- Episode no.: Season 2 Episode 31
- Directed by: Patrick Barton
- Based on: Antigone by Sophocles
- Original air dates: 20 July 1966 (Melbourne) 3 August 1966 (Sydney); 24 August 1966 (Brisbane);
- Running time: 70 mins

Episode chronology
| ← Previous "The Unbearable Bassington" | Next → "Mr Byculla" |

= Antigone (Wednesday Theatre) =

"Antigone" is a 1966 Australian TV play directed by Patrick Barton. It was made to celebrate the 2,500th anniversary of Greek Theatre.

==Plot==
Antigone, daughter of Oedipus, is sentenced to death by Creon, King of Thebes, for defying his orders and burying the body of her dead brother.

==Cast==
- Liza Goddard as Antigone
- Raymond Westwell as Creon
- Kevin Colebrook as Teiresias
- John Derum as Haemon
- Joan McArthur as Eurydice
- Anne Charleston as Ismene
- Kevin Miles as Chorus Leader
- Allan Bickford as Chorus Member
- Brian Burson as Chorus Member
- Edward Howell as Chorus Member
- Terry McDermott as Chorus Member
- John Godfrey as Chorus Member
- Frank Rich as Sentry
- Lloyd Cunningham as Messenger
- Peter Curtin

==Production==
It was filmed in Melbourne. Barton said the role of Antigone "is usually reserved for the stage's established stars. But Liza is quite staggering." He aimed to make the production as realistic as possible and based costumes on photos of peasants in Crete and Greece.

==Reception==
The Age thought Westwell "did not quite succeed in projecting the intensity of the personal conflict" and the Goddard "seemed over emotional."
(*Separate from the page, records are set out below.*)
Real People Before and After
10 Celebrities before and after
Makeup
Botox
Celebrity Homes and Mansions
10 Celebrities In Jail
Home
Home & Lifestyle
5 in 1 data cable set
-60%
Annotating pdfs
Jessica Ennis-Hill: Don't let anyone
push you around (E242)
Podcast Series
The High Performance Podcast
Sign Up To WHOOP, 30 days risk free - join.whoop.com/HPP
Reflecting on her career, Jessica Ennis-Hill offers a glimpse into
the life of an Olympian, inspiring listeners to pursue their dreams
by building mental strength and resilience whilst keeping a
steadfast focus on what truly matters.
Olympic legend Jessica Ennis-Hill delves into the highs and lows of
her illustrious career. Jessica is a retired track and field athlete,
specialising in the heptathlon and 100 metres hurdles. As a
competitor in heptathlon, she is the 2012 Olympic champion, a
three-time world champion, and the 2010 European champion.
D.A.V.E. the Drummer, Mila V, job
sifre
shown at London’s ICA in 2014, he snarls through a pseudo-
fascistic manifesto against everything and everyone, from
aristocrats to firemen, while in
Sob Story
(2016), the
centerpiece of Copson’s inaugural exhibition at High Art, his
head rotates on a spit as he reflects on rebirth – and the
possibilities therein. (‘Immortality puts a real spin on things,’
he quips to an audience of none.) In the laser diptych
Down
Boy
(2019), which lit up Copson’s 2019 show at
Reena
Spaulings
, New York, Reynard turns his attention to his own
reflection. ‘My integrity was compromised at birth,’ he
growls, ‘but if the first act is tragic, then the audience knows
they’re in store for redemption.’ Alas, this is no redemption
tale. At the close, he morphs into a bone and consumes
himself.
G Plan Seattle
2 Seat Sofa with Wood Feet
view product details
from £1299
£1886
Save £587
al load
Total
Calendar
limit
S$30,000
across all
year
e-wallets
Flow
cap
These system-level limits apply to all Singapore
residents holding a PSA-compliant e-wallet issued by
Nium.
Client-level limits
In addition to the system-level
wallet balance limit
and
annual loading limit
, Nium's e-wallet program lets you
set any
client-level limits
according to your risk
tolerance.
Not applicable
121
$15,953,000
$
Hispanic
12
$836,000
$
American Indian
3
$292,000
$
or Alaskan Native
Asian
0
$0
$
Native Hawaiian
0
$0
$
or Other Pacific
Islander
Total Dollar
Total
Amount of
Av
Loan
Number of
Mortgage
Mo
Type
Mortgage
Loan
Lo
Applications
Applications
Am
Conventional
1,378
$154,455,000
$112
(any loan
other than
Filmink wrote "this is fine. It hasn’t been adapted particularly well for television – there’s a lot of reporting of things that happen off stage (like the death of Creon’s wife… you can show that sort of thing, you know). Raymond Westwell’s incredibly restrained reaction to the deaths of Creon’s son and wife was a legitimate performance choice, but perhaps one influenced by the fact that the director, and actor were British."